Before the service, Burris supporter U.S. Rep. Bobby Rush and about 60 ministers condemned Senate Democratic leaders for rejecting Burris.

Rush, a Chicago Democrat, called the Senate "the last bastion of plantation politics."

"We are just faced with a hard-headed room of people in the Senate who want to keep an African-American out of the Senate," Rush said.

Reid is on the defensive, and not because of the potency of identity politics. He's on the defensive because he did nothing on Sunday to dispel the stories that he preferred a candidate who couldn't win a house seat, to a couple of longstanding members of Congress.
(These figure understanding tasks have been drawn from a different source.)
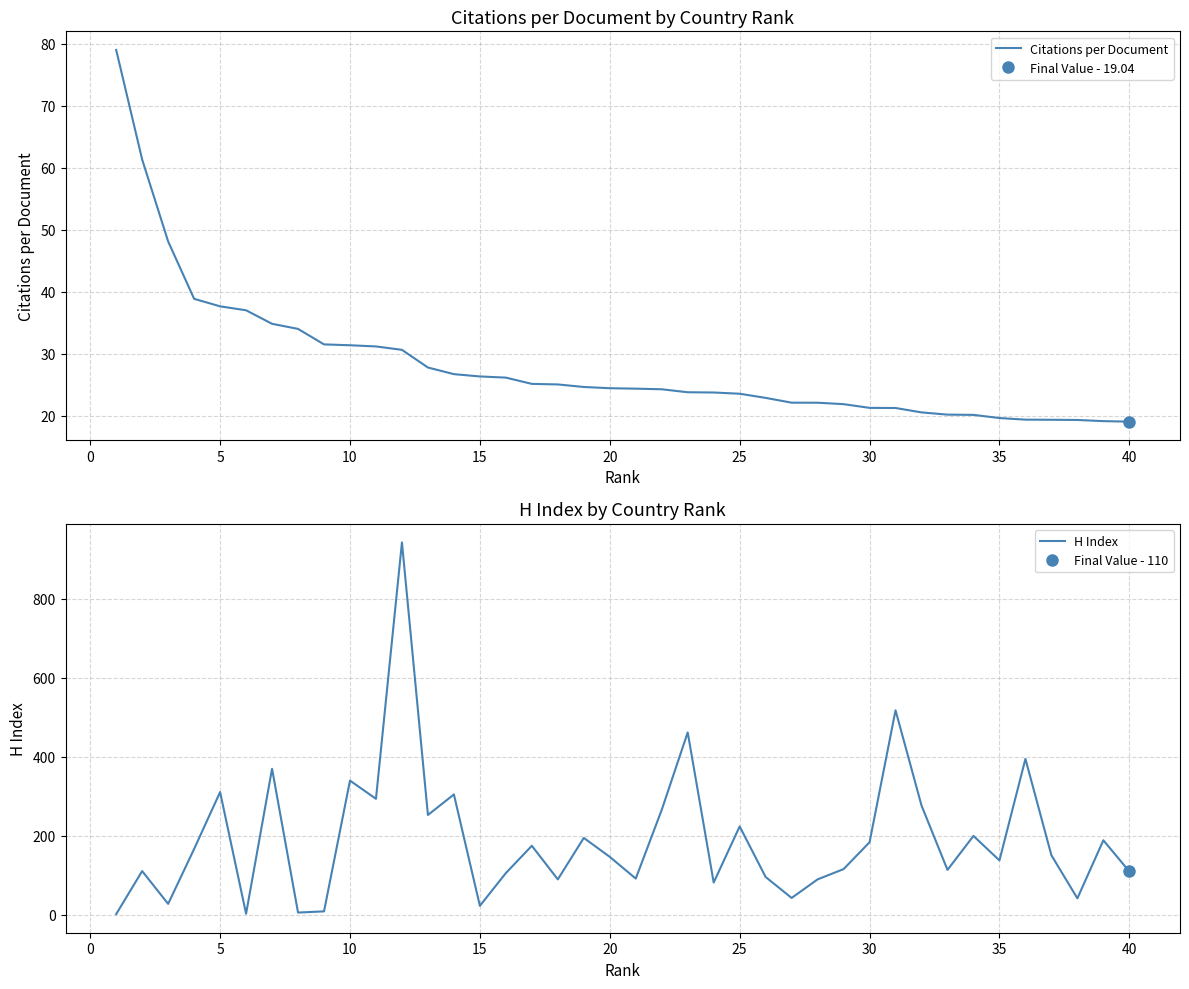

What is the difference between the maximum and minimum values in the Citations per Document series?

60.0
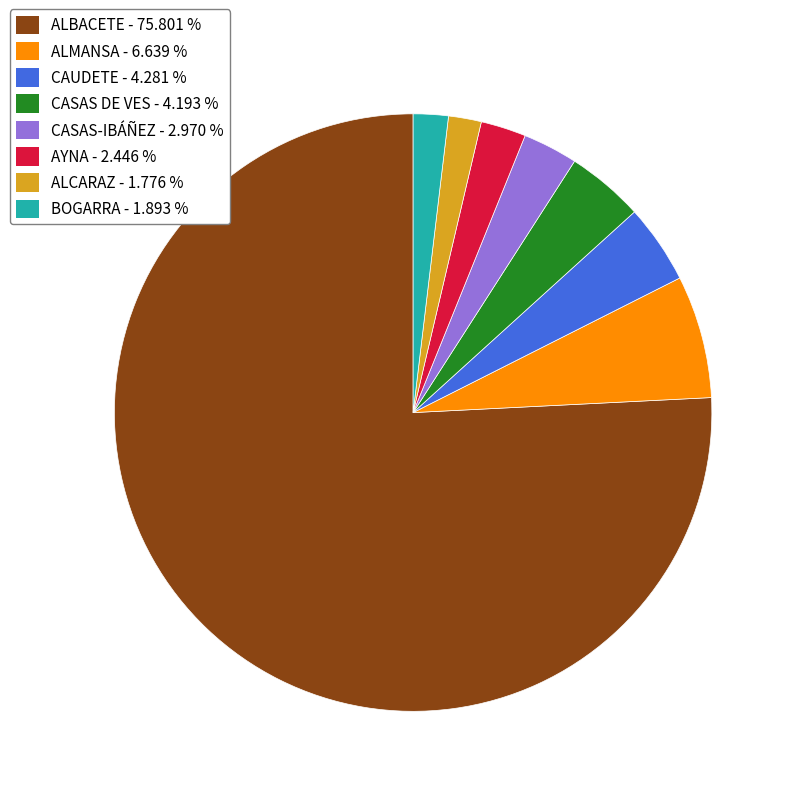

How many segments does this pie chart have?

8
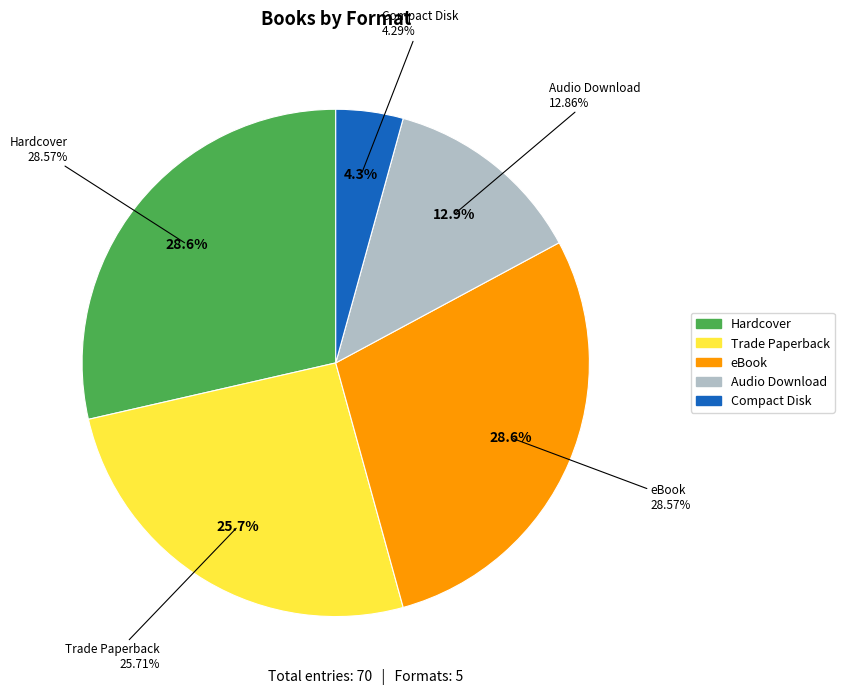

What percentage do eBook and Audio Download together represent?

41.4%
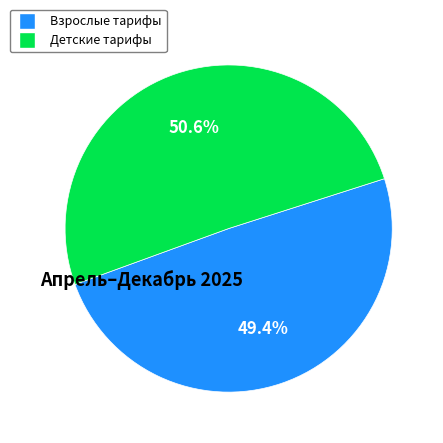

Is there any slice that represents more than half of the pie?

Yes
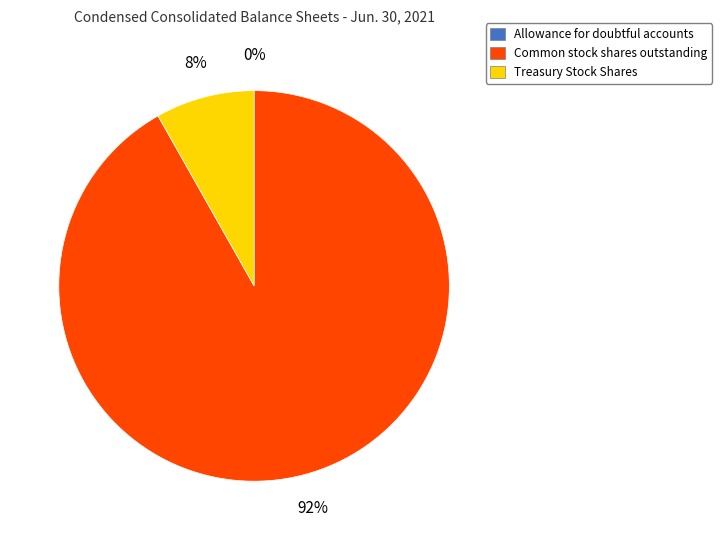

What is the largest slice in the pie chart?

Common stock shares outstanding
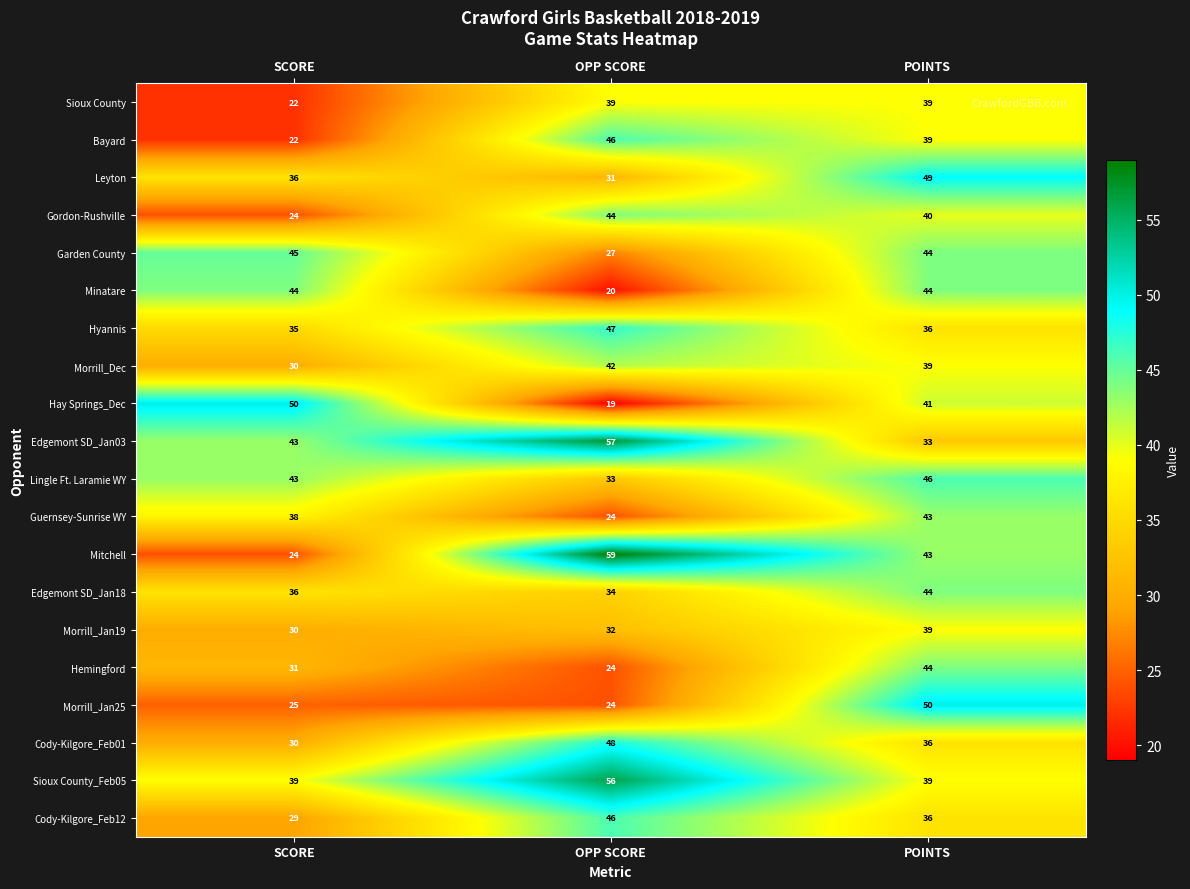

Between SCORE and POINTS, which series saw the biggest shift?

Morrill_Jan25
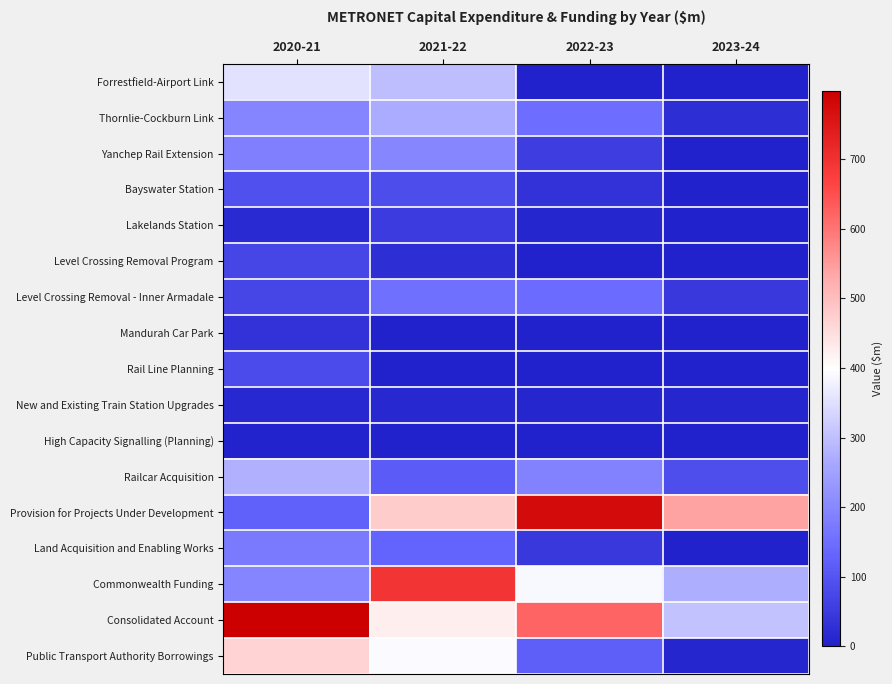

Count the number of categories in the chart.

4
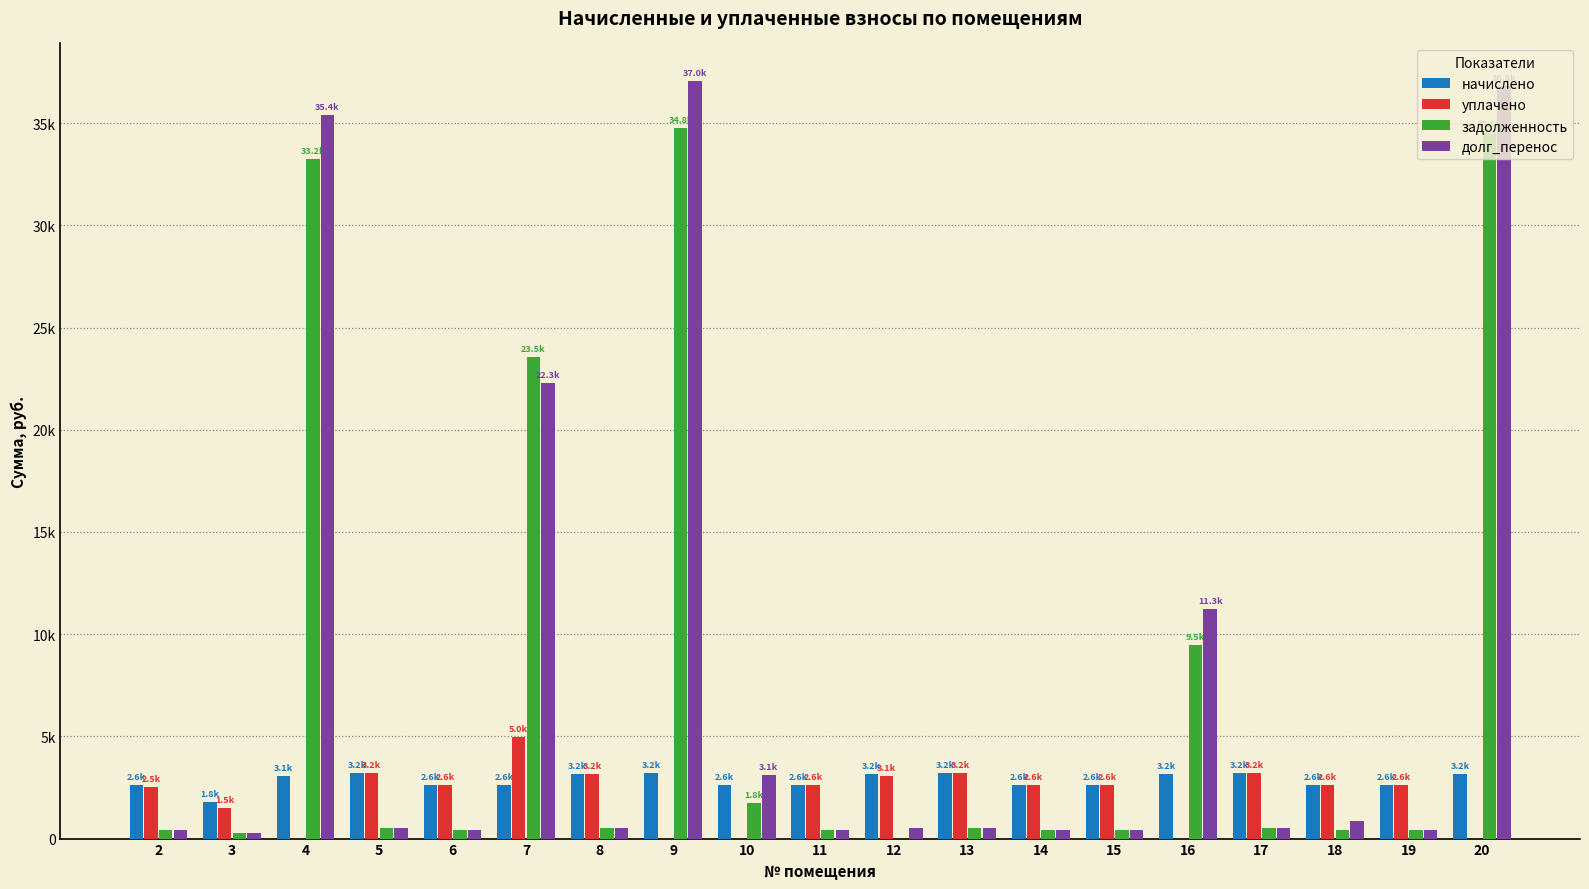

Which series has the largest total across all categories?

долг_перенос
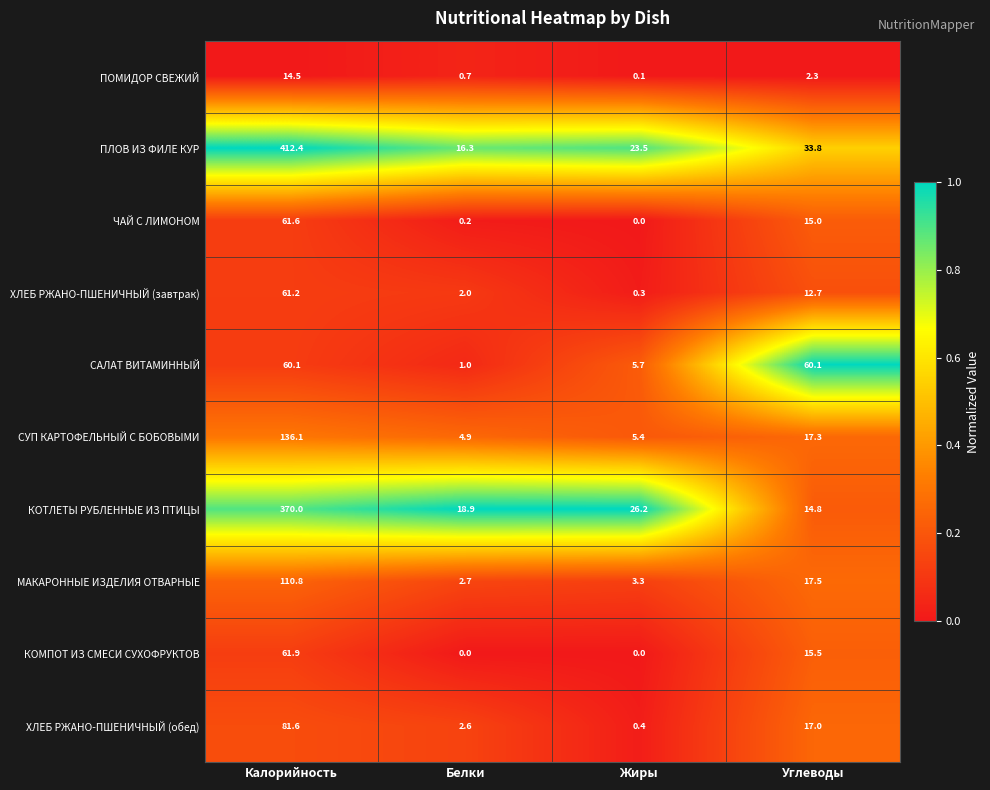

Which category has the highest value in the КОТЛЕТЫ РУБЛЕННЫЕ ИЗ ПТИЦЫ series?

Калорийность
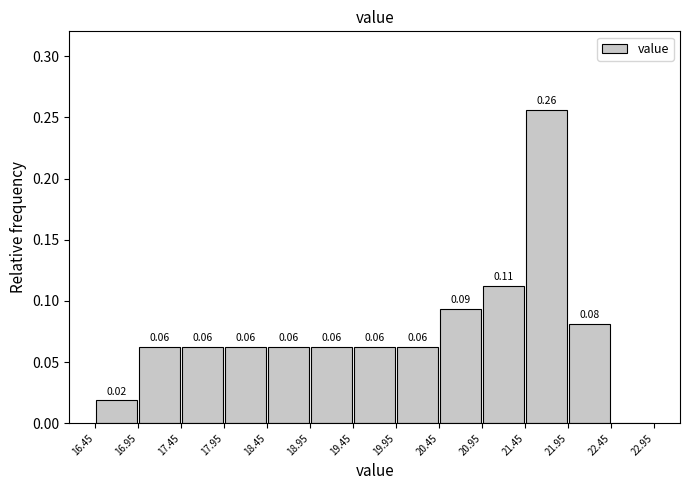

Over which range of the x-axis is the bar tallest?

21.45 to 21.95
I don't want to hear about how Jesse and Danny Davis can't compete downstate in 2010. That is the same sort of logic that gave us Democratic nominee Hillary Clinton back in 2006.

This whole situation really makes me sick. But it reminds me of something I learned about Marion Barry, back in the 90s when I was covering D.C. Barry had the Bobby Rush game down pat--he'd make any criticism of him, by default, a criticism of Chocolate City. But the lowness of the tactic would often blind people to a very uncomfortable truth--Marion Barry was a great politician. It's true that Rush and Blago took a cheap-shot. But, likewise, that shouldn't blind us to the greater truth--this time out, they just played the game better.